The full range of controls possible are beyond the scope of this pocket guide (there’s an exhaustive list in NIST SP 800-30), but should include technical, management and operational controls. Implemented correctly, they can prevent or at least deter threat source damage to your company’s business practices and reputation.
Software and hardware based controls can protect against outside hackers, but can also be used to secure the internal systems from staff by insisting that files downloaded to removable storage are encrypted, or by blocking unauthorised personnel from certain files. They can both prevent and detect security violation, either internal or external, through a combination of authentication and good housekeeping procedures.
However, directors should ensure that controls aren’t so tight that they restrict staff from doing their jobs effectively, or that valuable company data that could provide a competitive edge is left wallowing in a locked computer when it could be exploited to market to new customers.
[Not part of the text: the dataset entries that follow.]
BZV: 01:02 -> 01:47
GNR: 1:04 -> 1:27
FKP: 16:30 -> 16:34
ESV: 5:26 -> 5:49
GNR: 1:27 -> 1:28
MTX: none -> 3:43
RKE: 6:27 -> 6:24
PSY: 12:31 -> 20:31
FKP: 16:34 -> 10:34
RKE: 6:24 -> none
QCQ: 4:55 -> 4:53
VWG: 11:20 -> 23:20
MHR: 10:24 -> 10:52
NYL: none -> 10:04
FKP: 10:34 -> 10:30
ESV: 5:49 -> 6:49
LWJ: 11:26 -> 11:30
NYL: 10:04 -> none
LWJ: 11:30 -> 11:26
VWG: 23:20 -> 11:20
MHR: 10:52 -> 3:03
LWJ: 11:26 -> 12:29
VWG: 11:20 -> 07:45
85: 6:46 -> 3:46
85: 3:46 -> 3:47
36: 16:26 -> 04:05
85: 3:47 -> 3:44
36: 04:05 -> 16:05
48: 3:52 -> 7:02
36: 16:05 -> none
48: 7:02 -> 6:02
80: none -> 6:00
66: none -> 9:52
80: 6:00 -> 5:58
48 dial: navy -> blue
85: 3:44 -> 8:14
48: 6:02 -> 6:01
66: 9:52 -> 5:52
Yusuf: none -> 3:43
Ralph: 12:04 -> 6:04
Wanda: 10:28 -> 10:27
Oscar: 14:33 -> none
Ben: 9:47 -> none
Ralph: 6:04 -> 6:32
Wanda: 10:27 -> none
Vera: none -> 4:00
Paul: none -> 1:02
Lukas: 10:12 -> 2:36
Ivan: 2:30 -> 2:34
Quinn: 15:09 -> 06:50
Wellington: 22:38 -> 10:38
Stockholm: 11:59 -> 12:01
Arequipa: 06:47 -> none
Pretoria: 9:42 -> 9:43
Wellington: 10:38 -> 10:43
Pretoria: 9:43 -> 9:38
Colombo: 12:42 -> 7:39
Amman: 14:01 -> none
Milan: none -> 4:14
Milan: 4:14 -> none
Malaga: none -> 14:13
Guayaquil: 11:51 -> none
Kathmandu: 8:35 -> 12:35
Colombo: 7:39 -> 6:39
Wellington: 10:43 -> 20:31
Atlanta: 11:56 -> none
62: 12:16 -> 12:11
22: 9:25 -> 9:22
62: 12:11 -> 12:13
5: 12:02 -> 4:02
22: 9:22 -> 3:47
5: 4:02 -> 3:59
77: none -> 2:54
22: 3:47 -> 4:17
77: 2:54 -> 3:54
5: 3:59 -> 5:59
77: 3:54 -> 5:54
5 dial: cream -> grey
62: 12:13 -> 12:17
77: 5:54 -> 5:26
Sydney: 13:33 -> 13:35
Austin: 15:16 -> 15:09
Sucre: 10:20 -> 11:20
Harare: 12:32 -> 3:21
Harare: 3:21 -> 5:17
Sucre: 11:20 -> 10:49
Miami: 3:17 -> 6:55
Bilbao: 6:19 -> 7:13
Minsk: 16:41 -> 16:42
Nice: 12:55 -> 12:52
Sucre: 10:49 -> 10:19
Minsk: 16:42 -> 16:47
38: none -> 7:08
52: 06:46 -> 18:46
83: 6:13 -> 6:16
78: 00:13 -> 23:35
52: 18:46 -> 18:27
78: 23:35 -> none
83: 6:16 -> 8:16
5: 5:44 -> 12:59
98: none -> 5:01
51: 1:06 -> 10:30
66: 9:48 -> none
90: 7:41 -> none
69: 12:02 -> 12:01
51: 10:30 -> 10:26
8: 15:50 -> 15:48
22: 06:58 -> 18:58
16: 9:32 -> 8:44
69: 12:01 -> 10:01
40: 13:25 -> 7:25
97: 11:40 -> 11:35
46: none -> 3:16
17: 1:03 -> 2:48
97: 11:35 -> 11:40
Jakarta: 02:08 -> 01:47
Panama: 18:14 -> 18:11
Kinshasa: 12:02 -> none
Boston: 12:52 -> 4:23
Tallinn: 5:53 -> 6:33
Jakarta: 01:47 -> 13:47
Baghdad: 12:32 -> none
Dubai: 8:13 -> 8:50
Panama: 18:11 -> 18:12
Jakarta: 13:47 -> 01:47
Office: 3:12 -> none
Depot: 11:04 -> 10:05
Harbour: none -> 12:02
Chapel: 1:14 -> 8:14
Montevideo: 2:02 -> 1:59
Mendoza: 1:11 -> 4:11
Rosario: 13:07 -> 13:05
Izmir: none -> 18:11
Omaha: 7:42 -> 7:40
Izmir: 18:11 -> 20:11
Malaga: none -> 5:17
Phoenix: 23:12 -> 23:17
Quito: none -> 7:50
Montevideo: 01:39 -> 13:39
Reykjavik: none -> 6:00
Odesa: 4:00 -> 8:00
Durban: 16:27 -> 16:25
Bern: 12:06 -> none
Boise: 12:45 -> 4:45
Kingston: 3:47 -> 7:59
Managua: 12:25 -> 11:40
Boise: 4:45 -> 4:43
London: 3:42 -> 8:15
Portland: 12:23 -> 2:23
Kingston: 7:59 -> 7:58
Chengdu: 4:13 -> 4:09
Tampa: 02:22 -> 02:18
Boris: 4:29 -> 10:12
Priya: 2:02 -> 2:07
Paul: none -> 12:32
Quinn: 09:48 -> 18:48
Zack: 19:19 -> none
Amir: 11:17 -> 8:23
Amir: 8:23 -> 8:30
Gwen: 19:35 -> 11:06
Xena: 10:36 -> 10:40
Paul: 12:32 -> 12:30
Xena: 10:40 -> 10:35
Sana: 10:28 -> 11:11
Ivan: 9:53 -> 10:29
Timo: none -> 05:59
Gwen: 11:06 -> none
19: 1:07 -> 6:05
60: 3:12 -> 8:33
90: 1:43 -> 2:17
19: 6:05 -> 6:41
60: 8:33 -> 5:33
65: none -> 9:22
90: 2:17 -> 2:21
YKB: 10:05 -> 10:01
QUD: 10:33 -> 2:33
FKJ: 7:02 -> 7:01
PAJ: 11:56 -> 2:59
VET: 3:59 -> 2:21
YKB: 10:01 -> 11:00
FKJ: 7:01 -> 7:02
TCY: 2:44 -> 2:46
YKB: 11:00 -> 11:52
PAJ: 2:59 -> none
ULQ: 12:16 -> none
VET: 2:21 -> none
For example, healthcare and public sector professionals are often unable to quickly and accurately locate the data they need because of IT directors’ fears over data security. Information risk management software provider Recommind’s research found that 94% of healthcare IT directors and 73% of public sector institutions cite data security fears as a key concern when providing employees with the information required for their day-to-day jobs.
That said, certain functions of risk mitigation, such as an uninterruptable power supply to protect against power failure have few negative impacts other than cost.